We have strange and dramatic times ahead folks. Its not fare for the faint hearted. We have the striking opportunity to really change the world we live in for the better simply because if we don’t it will get worse. Kind of sink or swim. I am praying we all choose to swim, or at least enough of us do to make a difference. The high interest in and participation in the national election gives me hope that more people are getting aroused to take civic action. This is all to the good. We still can influence the world around us if we continue to choose to make a difference. The election will just be the beginning. The style of that participation and discourse will be influenced by whether its Obama or McCain, but the necessity for continued civic interest and action will be there no matter who wins or loses.

Bail out–Alternatives:

Editorial Opinion,

September 30, 2008

It seems to me that there might be other better solutions than just bailing out Wall Street businesses that have engaged in risky financial ventures the last several years to the tune of scare tactics and $700 billion after already soaking the American people by creating an economy based on belief rather than on true economics.

I think that the U.S. government could  directly address the spiraling problem of ever higher mortgages by putting a ceiling on mortgage hikes much like the ceiling that was put on rent hikes during the Carter Administration. This would cost the taxpayer nothing yet could help many as well as help our economy over all. In addition our government could help out small businesses and homeowners to get loans by establishing some kind of program for this. This would cost money, however it would be far less than a bail out of failed venture capitalists despite their veneer of running old investment firms. Face it, they have acted like a bunch of Pirates and should pay for their misdeeds.

I personally think this  plan to soak the American tax-payer one more time before Bush leaves office is shameful. Leave it to the eleventh hour and give us a faulty ultimatum in effect saying do this or die.  He is pushing his point implying there are no other alternatives.  Obviously there are or I wouldn’t so easily be able to think of a couple — as I just listed above.  The difference I think is that I am thinking (as many of the general public are) of the good of the people, whereas Bush and his cronies are looking out for their good buds on Wall Street.

I think many of us smell a rat though it looks like Bush’s shady plans may pass through Congress despite a good third of the public’s objections, with another third undecided. Unfortunately McCain and Obama aren’t listening to the general public and instead are buying  Bush and Paulson’s scare tactics since they too have deep pockets lined by  Wall Street! The fact is is that its unlikely that $700 billion is enough to save failing Wall Street companies. Other more sensible solutions are needed. However, there is nothing like a dose of good old reality heading our way to convince the politicians to duck and cover rather than respond with creative intelligence.
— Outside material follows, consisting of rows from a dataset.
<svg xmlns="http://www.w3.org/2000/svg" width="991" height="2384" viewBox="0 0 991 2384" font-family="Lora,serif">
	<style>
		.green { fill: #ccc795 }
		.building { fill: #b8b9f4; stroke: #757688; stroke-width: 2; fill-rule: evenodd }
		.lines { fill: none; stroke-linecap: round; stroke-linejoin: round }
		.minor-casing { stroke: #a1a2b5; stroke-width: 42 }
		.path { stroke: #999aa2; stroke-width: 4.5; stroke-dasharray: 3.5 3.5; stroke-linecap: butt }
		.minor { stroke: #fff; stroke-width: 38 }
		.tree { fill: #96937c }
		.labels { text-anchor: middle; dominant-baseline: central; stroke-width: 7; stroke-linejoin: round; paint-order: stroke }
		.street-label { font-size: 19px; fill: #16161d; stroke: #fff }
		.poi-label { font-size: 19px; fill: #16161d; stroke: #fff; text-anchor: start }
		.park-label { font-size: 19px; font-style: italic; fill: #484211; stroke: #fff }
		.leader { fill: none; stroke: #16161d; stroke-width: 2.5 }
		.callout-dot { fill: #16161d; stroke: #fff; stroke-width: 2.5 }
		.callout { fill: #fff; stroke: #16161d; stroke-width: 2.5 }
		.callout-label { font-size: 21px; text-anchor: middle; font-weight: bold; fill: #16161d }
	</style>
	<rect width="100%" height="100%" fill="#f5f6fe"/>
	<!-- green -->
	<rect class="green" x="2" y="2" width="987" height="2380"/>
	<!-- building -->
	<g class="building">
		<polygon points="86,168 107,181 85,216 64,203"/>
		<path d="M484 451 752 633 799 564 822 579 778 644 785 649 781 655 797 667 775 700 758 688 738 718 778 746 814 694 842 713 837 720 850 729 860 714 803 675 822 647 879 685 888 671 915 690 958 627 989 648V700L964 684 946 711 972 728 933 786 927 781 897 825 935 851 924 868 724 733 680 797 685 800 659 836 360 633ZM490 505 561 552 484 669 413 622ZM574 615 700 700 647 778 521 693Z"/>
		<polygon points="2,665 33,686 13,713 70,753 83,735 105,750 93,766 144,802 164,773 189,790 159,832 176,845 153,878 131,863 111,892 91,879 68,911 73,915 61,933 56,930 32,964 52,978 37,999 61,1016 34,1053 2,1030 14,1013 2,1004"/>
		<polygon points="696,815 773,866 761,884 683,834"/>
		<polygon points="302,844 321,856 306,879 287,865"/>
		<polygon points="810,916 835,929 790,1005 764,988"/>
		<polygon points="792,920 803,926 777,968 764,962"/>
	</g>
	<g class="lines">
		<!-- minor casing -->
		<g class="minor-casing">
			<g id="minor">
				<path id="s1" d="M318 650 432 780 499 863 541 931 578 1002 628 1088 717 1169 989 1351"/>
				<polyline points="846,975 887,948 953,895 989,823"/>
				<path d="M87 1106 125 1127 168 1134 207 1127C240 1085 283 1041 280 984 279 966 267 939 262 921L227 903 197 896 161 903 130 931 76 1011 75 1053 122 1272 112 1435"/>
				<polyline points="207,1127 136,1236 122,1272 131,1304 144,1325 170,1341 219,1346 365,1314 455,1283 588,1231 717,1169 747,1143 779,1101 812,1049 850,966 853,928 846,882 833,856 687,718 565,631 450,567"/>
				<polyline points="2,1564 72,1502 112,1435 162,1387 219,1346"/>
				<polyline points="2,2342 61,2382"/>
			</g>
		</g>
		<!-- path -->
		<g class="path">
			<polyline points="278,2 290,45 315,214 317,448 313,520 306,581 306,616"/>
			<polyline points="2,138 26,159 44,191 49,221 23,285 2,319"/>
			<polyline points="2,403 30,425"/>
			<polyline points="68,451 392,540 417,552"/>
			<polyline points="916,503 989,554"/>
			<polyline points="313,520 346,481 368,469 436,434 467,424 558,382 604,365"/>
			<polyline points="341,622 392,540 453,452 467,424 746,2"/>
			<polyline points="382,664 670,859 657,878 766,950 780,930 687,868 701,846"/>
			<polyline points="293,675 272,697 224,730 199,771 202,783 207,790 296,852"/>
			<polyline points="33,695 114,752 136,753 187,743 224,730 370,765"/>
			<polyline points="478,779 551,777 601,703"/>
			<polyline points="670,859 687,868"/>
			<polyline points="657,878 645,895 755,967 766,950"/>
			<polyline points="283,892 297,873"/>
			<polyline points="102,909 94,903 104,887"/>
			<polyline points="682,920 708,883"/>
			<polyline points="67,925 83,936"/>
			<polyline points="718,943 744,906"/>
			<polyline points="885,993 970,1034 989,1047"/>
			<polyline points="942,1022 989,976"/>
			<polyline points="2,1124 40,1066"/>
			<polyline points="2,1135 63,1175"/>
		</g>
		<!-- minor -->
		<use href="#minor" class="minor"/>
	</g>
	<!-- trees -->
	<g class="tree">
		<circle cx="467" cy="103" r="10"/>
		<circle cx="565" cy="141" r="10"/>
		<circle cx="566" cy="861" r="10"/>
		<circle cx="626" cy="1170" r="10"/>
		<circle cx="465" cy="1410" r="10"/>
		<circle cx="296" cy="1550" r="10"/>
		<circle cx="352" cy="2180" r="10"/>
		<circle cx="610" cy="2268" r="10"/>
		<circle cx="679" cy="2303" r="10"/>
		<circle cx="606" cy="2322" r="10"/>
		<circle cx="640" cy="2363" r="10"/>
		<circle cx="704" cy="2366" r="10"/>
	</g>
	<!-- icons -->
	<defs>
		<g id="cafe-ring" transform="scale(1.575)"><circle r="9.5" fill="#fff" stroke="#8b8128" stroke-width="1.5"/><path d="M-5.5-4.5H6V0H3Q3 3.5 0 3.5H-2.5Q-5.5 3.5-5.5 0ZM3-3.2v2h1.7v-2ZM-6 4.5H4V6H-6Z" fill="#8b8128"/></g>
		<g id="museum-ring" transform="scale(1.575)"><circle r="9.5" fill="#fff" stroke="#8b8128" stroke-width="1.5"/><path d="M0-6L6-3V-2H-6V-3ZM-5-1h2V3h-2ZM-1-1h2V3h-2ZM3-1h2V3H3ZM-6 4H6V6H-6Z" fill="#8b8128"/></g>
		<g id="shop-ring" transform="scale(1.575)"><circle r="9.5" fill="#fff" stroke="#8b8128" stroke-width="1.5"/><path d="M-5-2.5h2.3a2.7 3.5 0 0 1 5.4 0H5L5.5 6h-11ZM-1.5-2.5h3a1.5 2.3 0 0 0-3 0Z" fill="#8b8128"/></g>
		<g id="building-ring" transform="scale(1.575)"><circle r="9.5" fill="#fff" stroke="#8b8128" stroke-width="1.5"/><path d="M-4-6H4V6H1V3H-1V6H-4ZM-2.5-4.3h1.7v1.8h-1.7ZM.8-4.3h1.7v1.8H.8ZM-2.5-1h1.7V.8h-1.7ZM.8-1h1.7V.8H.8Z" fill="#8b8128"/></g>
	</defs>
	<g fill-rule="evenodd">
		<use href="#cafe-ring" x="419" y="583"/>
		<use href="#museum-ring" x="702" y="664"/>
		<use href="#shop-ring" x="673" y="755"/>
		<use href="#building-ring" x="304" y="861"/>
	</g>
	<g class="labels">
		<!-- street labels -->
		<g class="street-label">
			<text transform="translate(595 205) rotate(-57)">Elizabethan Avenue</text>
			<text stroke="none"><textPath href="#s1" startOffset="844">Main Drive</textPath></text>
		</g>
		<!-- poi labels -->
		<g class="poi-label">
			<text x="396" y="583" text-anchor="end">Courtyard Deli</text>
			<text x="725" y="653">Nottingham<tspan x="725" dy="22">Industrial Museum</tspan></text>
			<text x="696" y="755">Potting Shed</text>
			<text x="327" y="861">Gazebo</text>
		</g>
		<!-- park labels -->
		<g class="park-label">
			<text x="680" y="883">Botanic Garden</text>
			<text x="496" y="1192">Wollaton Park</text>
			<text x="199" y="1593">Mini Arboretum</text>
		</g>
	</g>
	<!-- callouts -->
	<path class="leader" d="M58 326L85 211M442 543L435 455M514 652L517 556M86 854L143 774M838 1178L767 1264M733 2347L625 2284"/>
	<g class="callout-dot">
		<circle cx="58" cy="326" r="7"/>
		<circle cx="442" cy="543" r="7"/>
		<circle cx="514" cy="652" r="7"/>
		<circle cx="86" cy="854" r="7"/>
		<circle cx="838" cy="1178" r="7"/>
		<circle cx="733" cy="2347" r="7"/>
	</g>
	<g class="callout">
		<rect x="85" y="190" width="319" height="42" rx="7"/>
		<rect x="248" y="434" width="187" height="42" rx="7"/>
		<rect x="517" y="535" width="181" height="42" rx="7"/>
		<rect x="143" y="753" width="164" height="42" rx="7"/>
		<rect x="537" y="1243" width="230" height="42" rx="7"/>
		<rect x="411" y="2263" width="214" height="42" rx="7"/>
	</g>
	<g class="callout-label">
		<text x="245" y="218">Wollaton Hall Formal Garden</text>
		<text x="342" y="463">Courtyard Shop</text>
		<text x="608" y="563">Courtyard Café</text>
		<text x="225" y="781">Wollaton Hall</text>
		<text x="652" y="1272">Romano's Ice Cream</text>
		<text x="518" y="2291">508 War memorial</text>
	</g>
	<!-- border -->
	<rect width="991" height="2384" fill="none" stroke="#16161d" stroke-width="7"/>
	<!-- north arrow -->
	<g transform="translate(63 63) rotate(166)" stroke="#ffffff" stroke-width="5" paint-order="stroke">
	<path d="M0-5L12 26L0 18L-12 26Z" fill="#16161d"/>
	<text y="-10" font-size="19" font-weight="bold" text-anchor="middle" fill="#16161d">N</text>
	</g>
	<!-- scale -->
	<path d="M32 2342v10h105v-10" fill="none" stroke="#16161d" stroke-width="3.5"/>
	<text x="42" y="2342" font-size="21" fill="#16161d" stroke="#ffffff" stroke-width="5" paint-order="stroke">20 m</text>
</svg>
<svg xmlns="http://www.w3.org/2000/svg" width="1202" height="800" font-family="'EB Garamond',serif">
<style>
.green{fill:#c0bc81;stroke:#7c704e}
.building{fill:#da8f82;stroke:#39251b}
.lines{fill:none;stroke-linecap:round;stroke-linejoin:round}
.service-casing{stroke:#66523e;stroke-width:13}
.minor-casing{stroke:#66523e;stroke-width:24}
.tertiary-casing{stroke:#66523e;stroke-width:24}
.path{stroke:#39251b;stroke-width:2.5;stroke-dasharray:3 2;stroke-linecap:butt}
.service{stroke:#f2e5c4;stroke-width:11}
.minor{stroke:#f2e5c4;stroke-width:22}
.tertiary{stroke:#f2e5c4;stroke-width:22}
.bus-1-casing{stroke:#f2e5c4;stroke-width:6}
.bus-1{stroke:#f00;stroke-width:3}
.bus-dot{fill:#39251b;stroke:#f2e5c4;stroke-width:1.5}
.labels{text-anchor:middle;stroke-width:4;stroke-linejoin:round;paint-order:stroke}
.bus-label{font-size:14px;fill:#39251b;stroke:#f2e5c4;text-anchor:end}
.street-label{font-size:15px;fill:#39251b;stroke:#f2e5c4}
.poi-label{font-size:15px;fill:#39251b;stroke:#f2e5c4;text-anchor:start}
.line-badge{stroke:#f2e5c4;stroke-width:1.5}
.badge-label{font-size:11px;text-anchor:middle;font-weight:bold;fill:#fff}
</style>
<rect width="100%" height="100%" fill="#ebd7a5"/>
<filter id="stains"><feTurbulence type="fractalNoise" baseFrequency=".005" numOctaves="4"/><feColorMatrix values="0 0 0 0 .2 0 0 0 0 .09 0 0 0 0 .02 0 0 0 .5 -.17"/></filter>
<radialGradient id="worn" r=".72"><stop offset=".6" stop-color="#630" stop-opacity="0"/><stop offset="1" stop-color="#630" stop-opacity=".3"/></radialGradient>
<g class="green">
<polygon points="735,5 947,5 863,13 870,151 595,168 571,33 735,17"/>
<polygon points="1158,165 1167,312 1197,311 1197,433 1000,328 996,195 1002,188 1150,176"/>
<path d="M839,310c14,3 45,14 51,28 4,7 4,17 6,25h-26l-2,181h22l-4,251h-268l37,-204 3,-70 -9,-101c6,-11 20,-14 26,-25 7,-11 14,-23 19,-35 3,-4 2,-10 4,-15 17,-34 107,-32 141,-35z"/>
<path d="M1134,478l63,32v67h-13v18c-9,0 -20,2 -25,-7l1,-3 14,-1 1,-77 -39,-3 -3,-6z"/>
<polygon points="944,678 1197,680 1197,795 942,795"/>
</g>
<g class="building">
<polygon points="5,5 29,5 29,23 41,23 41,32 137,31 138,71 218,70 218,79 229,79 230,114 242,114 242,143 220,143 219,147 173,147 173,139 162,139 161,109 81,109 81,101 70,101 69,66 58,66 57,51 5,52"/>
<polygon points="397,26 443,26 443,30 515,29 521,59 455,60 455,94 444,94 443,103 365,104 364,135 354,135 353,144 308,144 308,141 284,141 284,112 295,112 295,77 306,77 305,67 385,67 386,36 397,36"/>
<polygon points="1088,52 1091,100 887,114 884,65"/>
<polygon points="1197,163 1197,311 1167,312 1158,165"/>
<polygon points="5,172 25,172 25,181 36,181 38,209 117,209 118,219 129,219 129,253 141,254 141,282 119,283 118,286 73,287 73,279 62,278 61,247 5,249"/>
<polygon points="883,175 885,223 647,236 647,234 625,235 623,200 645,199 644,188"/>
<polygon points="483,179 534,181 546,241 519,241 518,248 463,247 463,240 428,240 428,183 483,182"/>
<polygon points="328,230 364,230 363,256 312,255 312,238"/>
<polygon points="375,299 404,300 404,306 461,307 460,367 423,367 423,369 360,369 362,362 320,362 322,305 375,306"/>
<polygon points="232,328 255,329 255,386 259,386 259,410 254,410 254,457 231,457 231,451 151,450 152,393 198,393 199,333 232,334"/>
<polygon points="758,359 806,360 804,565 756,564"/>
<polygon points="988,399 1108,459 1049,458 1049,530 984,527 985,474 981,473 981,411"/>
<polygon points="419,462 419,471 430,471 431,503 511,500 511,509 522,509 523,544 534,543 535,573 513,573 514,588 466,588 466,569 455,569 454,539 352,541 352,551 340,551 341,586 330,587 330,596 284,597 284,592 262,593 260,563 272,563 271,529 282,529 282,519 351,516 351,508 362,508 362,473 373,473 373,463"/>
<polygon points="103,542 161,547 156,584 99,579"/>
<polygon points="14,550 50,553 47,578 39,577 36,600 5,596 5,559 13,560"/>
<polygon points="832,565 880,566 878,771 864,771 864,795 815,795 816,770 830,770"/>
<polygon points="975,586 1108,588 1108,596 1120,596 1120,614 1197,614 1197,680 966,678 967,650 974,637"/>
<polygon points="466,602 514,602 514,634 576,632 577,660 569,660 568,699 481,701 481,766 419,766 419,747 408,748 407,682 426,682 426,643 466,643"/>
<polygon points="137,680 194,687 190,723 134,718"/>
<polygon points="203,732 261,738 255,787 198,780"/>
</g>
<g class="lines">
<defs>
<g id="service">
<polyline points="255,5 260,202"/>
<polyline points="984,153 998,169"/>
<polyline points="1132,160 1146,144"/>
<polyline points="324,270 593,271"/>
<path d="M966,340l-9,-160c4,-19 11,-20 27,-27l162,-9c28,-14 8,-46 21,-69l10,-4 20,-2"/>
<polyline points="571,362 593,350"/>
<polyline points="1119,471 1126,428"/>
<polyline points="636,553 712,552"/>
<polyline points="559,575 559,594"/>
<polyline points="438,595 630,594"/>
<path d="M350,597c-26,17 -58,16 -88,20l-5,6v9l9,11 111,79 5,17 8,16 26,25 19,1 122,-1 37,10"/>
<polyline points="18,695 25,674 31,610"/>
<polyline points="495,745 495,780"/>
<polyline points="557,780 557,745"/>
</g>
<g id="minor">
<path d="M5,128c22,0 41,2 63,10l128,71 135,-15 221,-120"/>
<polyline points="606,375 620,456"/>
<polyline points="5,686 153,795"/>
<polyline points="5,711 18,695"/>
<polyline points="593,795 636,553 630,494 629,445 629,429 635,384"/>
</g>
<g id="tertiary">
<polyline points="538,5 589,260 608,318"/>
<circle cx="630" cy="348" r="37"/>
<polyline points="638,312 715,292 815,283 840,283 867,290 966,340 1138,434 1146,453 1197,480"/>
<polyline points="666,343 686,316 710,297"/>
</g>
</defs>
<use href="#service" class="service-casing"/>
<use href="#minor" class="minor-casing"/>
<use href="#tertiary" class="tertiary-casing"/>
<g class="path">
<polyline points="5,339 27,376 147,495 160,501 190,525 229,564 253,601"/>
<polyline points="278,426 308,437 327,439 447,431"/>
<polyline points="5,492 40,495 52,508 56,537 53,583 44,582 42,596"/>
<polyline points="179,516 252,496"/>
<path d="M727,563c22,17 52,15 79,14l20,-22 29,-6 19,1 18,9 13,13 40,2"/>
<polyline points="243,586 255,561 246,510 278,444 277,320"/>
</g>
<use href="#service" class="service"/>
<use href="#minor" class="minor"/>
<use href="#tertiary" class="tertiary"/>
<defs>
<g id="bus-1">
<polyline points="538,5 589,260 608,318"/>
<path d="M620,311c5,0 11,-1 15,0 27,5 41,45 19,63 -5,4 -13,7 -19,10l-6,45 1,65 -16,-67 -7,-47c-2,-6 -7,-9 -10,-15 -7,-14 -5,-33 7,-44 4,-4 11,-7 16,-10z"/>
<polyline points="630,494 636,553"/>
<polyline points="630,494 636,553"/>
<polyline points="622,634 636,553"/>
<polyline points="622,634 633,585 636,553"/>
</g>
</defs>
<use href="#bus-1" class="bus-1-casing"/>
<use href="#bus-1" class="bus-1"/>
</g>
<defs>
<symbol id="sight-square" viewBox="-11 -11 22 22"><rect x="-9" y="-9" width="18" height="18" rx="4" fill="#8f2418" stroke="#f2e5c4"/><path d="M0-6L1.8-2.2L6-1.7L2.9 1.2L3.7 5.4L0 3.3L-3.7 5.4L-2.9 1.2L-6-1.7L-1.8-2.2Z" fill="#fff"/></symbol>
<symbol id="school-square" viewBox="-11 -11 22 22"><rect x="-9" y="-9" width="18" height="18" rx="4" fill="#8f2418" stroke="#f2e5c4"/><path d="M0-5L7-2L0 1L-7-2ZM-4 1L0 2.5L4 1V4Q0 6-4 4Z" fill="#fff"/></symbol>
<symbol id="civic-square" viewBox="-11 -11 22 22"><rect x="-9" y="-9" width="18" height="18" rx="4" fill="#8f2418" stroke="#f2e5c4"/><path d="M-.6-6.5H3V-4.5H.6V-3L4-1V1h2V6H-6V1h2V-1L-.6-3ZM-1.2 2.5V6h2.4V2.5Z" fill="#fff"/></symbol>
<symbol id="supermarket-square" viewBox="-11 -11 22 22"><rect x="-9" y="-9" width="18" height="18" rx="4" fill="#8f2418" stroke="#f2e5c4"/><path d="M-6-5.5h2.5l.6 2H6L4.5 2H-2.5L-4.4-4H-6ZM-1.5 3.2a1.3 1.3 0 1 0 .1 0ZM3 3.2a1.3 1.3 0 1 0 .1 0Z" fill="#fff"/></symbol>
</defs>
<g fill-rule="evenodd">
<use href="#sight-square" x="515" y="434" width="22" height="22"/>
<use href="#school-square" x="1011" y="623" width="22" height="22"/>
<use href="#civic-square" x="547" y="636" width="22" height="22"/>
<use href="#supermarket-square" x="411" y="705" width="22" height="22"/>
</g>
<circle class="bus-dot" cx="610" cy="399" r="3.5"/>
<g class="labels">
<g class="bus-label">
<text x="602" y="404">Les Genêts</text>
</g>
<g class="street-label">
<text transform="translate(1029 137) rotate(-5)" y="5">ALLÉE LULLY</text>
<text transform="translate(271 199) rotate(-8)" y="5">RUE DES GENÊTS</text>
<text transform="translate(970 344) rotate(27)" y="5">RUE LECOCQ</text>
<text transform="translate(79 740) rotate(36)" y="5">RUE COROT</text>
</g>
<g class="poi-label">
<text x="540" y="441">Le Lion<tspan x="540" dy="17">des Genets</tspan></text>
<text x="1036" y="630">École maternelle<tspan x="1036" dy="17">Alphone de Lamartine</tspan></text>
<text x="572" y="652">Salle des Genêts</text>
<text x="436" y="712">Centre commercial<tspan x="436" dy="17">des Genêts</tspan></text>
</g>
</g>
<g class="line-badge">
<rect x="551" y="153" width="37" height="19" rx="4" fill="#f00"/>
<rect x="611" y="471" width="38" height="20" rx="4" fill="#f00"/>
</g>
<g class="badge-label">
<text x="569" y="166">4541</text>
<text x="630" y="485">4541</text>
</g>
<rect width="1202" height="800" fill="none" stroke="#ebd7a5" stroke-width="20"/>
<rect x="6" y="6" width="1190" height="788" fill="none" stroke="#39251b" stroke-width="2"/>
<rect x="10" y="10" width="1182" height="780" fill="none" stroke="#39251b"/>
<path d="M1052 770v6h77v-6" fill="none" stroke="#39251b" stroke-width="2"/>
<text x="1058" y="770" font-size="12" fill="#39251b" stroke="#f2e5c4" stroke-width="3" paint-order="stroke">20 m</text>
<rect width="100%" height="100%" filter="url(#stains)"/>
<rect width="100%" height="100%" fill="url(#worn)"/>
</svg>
It will be interesting to see what transpires.  Will Pandora’s Box open? Is it already? Can anything be done?  Can this crazy plan of Paulson’s and a few of the leaders in Congress patched together over the weekend actually work? Not likely  say a majority of professional economists.  The bail out just isn’t big enough. What is an unimaginable aomount of money to the country is a drop in the bucket for Wall Street. Of course the professional economists weren’t consulted. This is the land of the Mad Hatter which unfortunately may well get worse.  To top it off the various TV pundits act like a week is a long time to consider such a matter. All I can suggest is to breathe and pray and send those emails to your congress man or woman to put a stop to this madness–if it isn’t already too late.

I also suggest it might be prudent to repeat those suggestions I made above or suggest something of your own (by the way, I’d love to hear what those alternative ideas might be). It is my belief that there are more realistic solutions than spending $700 billion without any time to really consider how such a huge expenditure might be done or even if it really is needed!